Alptraum oder Augenweide
Alptraum oder Augenweide? Diese Frage mag jeder für sich beantworten. Mir jedenfalls gefielen die überbordenden Elemente sehr, weil sie von Eisensteins Phantasie, von seiner Meisterschaft und von Verspieltheit zeugen. Und weil sie das Gegenteil von den teils schmucklosen Baukästen der Neuzeit sind. Mehr als 50 vom „verrückten Zuckerbäcker“ (Eisensteins eher abwertender Spitzname in der Branche) entworfene Gebäude sind in Riga zu besichtigen. Darunter das Haus in der Elisabeths iela 10 (obere Reihe rechts). An den Details konnte ich mich einfach nicht satt sehen. Und mir kam ein Bericht in den Sinn, wonach für Eisenstein die Optik immer die erste Geige spielte. Akribisch plante und zeichnete er die Fassaden, scheinbar nebensächlich schien ihm das Innere der Gebäude. Also wie die Menschen in den Häusern wohnen würden.

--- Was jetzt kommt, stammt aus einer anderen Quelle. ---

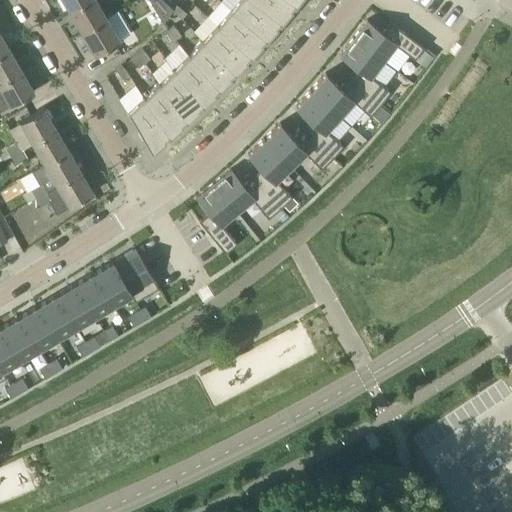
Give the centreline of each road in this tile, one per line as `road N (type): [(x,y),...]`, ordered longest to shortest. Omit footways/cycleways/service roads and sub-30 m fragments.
road 1 (motorway): [(511,215),(364,311),(149,424),(0,487)]
road 2 (motorway): [(71,511),(285,409),(511,274)]
road 3 (tertiary): [(103,511),(303,414),(511,284)]
road 4 (residential): [(144,201),(241,127),(348,0)]
road 5 (residential): [(144,201),(25,0)]
road 6 (residential): [(0,296),(144,201)]
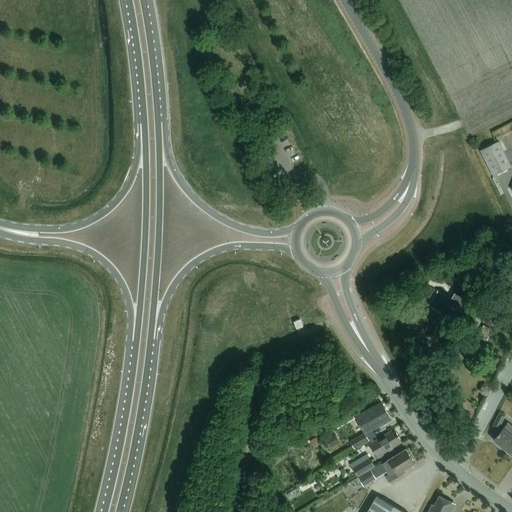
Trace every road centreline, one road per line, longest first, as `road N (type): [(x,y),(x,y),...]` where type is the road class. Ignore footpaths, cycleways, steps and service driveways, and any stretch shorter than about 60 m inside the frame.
road 1 (primary): [(354,232),(402,199),(414,150),(403,108),(343,0)]
road 2 (primary): [(451,467),(371,358),(334,272)]
road 3 (trunk): [(144,124),(136,341)]
road 4 (trunk): [(150,339),(158,123)]
road 5 (trunk): [(144,124),(131,179),(95,219),(61,229),(0,224)]
road 6 (trunk): [(0,231),(73,246),(104,262),(129,304),(136,341)]
road 7 (trunk): [(296,230),(259,233),(201,205),(172,169),(158,123)]
road 8 (trunk): [(150,339),(172,288),(206,255),(239,246),(295,253)]
road 9 (trunk): [(118,511),(150,339)]
road 10 (trunk): [(136,341),(105,511)]
road 11 (trunk): [(129,0),(144,124)]
road 12 (trunk): [(158,123),(142,0)]
road 13 (unclassified): [(451,467),(511,361)]
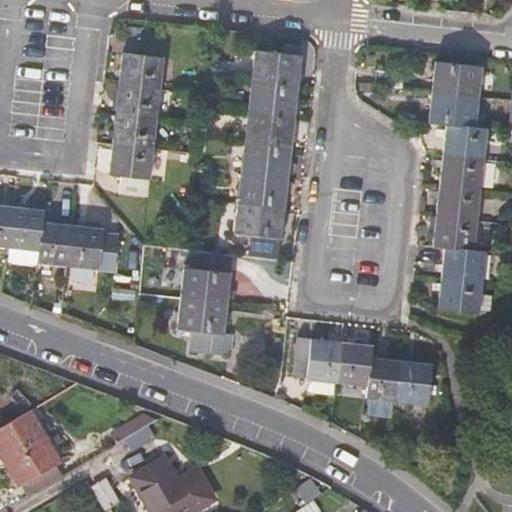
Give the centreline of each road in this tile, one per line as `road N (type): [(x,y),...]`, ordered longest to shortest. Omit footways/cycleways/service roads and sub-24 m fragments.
road 1 (secondary): [(419,511),(381,479),(286,426),(0,317)]
road 2 (residential): [(314,140),(292,292),(374,302),(392,149)]
road 3 (residential): [(0,147),(64,155),(86,0)]
road 4 (residential): [(331,15),(496,35),(511,29)]
road 5 (residential): [(198,0),(331,15)]
road 6 (residential): [(331,15),(314,140)]
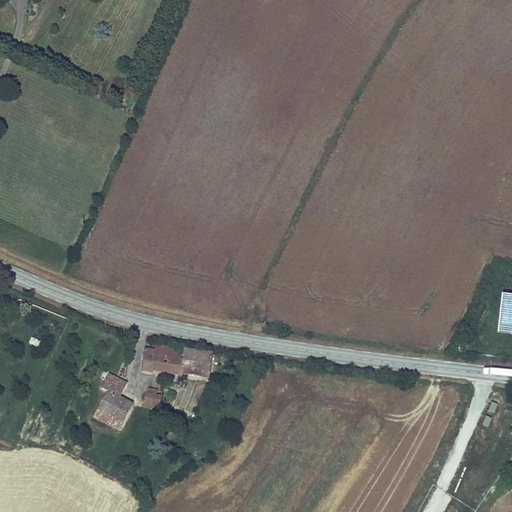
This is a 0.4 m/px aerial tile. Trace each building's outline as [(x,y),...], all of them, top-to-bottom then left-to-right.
[(511,296),(503,295),(498,333),(511,334),(511,296)] [(41,341),(32,337),(29,344),(38,348),(41,341)] [(214,352),(156,344),(156,349),(146,348),(142,372),(154,373),(154,372),(182,376),(182,375),(211,379),(214,352)] [(135,403),(122,397),(129,383),(110,373),(102,388),(108,392),(94,418),(120,432),(135,403)] [(158,390),(148,388),(144,408),(155,410),(156,406),(160,406),(162,396),(157,395),(158,390)]
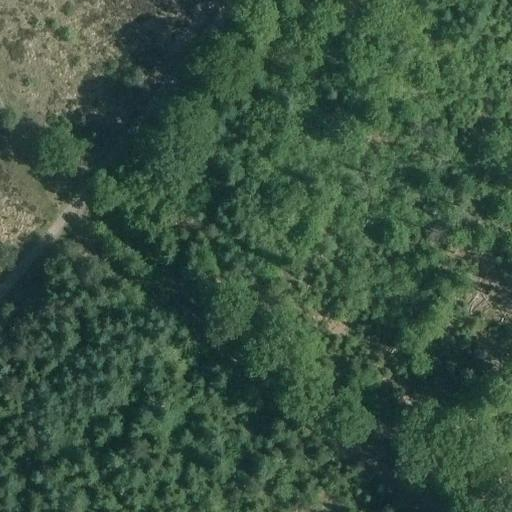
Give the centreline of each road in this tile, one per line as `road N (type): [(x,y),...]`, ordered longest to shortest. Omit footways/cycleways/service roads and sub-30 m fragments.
road 1 (track): [(60,227),(432,511)]
road 2 (track): [(60,227),(240,0)]
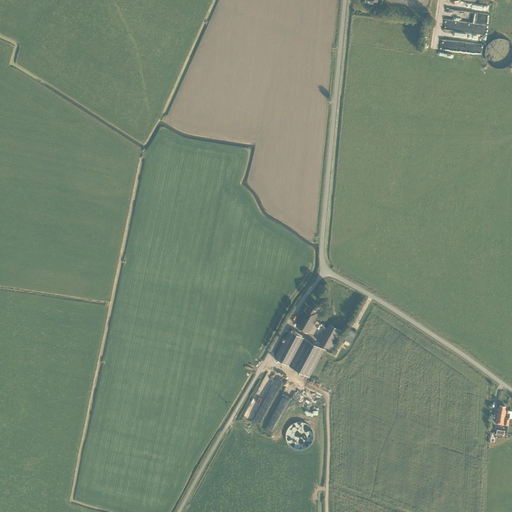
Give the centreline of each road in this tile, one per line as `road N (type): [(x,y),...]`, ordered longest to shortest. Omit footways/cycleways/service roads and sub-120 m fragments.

Bevor ich an die lettische Ostsee reiste, hatte ich mir einige Jugendstil-Gebäude in Prag, Wien und Lissabon angeschaut. Sie gefielen mir wirklich. Doch nachdem ich fünf Tage durch die zauberhafte Stadt an der Düna-Mündung schlenderte, war und ist für mich unangefochten Riga die Hauptstadt des Jugendstils. Hier befindet sich die weltweit größte Ansammlung von Gebäuden dieser phantasiereichen Architektur-Epoche.
Prachtvolles Treppenhaus
Auch ein Blick in die Gebäude lohnt sich. Hier warten viele Details auf den Betrachter. Beim Besuch des Jugendstil-Museums etwa faszinierte mich diese prächtige Treppe. Das erste Foto zeigt den Blick nach oben. Für das untere Bild stieg ich bis unters Dach und staunte über die völlig andere Optik. Man denkt, man ist in einem anderen Treppenhaus.
Fotogene Giebel
Beim Bummel durch die Hauptstadt des Jugendstils empfiehlt sich immer mal wieder ein Blick nach oben. Denn viele der Gebäude gipfeln in sehenswerten Schmuck-Giebeln. Brüllende Löwen stehen stolz auf breiten Sockeln. Geflügelte Wesen haben sich die besten Positionen auf schmalen Podesten erobert. Medusenartige Gesichter blicken furchterregend nach unten. Auf die wimmelnden Touristen, die im Foto-Wahn scheinen und auf dem Trottoire um die besten Positionen rangeln. Auch die mit mannshohen Skulpturen verzierten Fenster sind eine Augenweide.
Black Balsam zum Abendrot
Am Ufer der Düna verabschiedet sich der Tag in der Hauptstadt des Jugendstils mit einem herrlichen Sonnenuntergang. Nun ist Zeit, sich einen Platz in einem der Restaurants zu suchen. Von urig bis schick reicht die Palette. Die lettische Küche ist lecker. Und zum Abschluss der Reise prostet man sich mit einem Black Balsam zu. So heißt der traditionelle Kräuterlikör. Aber Vorsicht! Nicht zu tief ins Glas schauen. Denn das aus Kräutern, Beeren, Blüten und Ölen hergestellte süffige Getränk hat einen Alkoholgehalt von 45 Prozent.